_Task statement_
The text of every record, exactly as given and with no pictures, should be your output.

_Named joint coordinates_
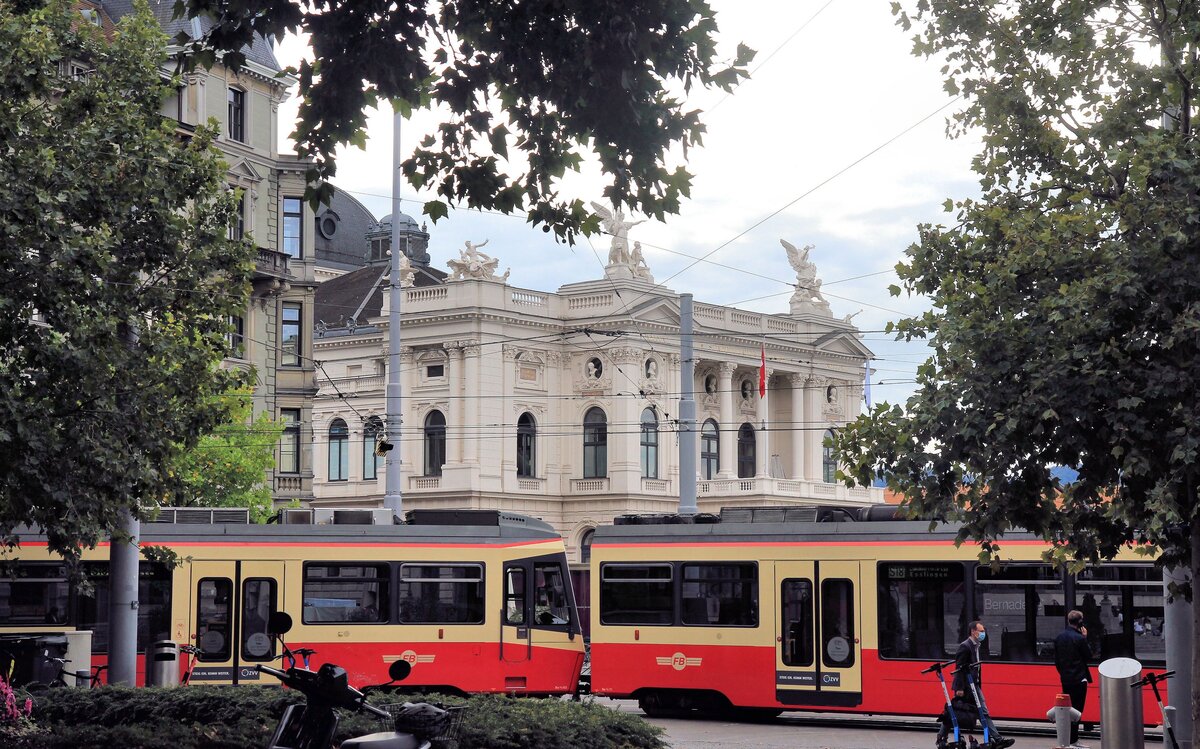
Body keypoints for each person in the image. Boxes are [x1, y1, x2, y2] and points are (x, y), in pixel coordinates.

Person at [951, 620, 1015, 749]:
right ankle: (941, 736)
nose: (983, 633)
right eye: (981, 631)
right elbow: (959, 668)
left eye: (983, 631)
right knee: (956, 711)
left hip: (974, 684)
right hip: (966, 686)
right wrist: (960, 688)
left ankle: (997, 739)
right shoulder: (965, 646)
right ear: (973, 631)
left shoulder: (976, 645)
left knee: (981, 711)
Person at [1054, 609, 1093, 749]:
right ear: (1080, 622)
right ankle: (1073, 740)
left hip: (1066, 679)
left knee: (1067, 709)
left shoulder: (1059, 637)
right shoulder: (1080, 638)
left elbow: (1057, 661)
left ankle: (1069, 740)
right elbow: (1089, 656)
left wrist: (1064, 674)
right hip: (1079, 679)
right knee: (1077, 711)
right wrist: (1085, 637)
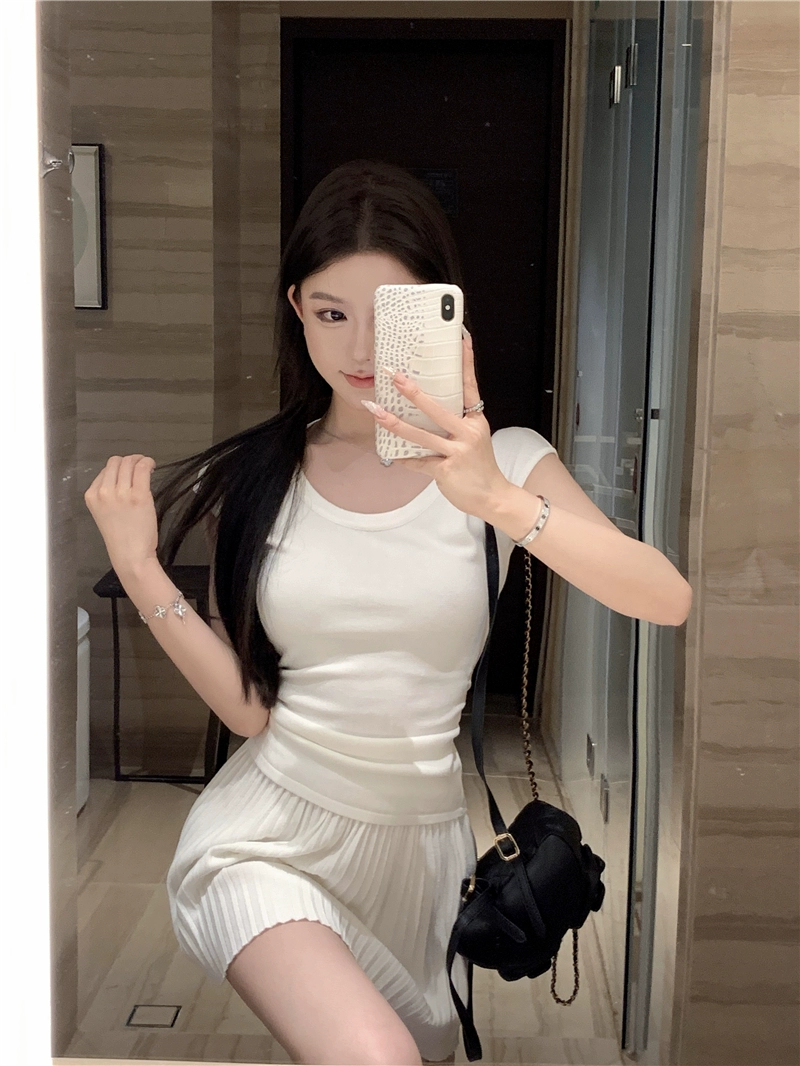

_Result_
Body keypoints for each person in the image. Boxes are [x1, y1, x2, y2] and points are (x, y), in pixel coordinates.

Person at [951, 620, 1015, 749]:
right ankle: (941, 736)
nose: (983, 633)
right eye: (981, 631)
right elbow: (959, 668)
left eye: (983, 631)
right knee: (956, 711)
left hip: (974, 684)
right hip: (966, 686)
right wrist: (960, 688)
left ankle: (997, 739)
right shoulder: (965, 646)
right ear: (973, 631)
left shoulder: (976, 645)
left knee: (981, 711)
Person at [1054, 609, 1093, 749]:
right ear: (1080, 622)
right ankle: (1073, 740)
left hip: (1066, 679)
left knee: (1067, 709)
left shoulder: (1059, 637)
right shoulder: (1080, 638)
left elbow: (1057, 661)
left ankle: (1069, 740)
right elbow: (1089, 656)
left wrist: (1064, 674)
right hip: (1079, 679)
right knee: (1077, 711)
right wrist: (1085, 637)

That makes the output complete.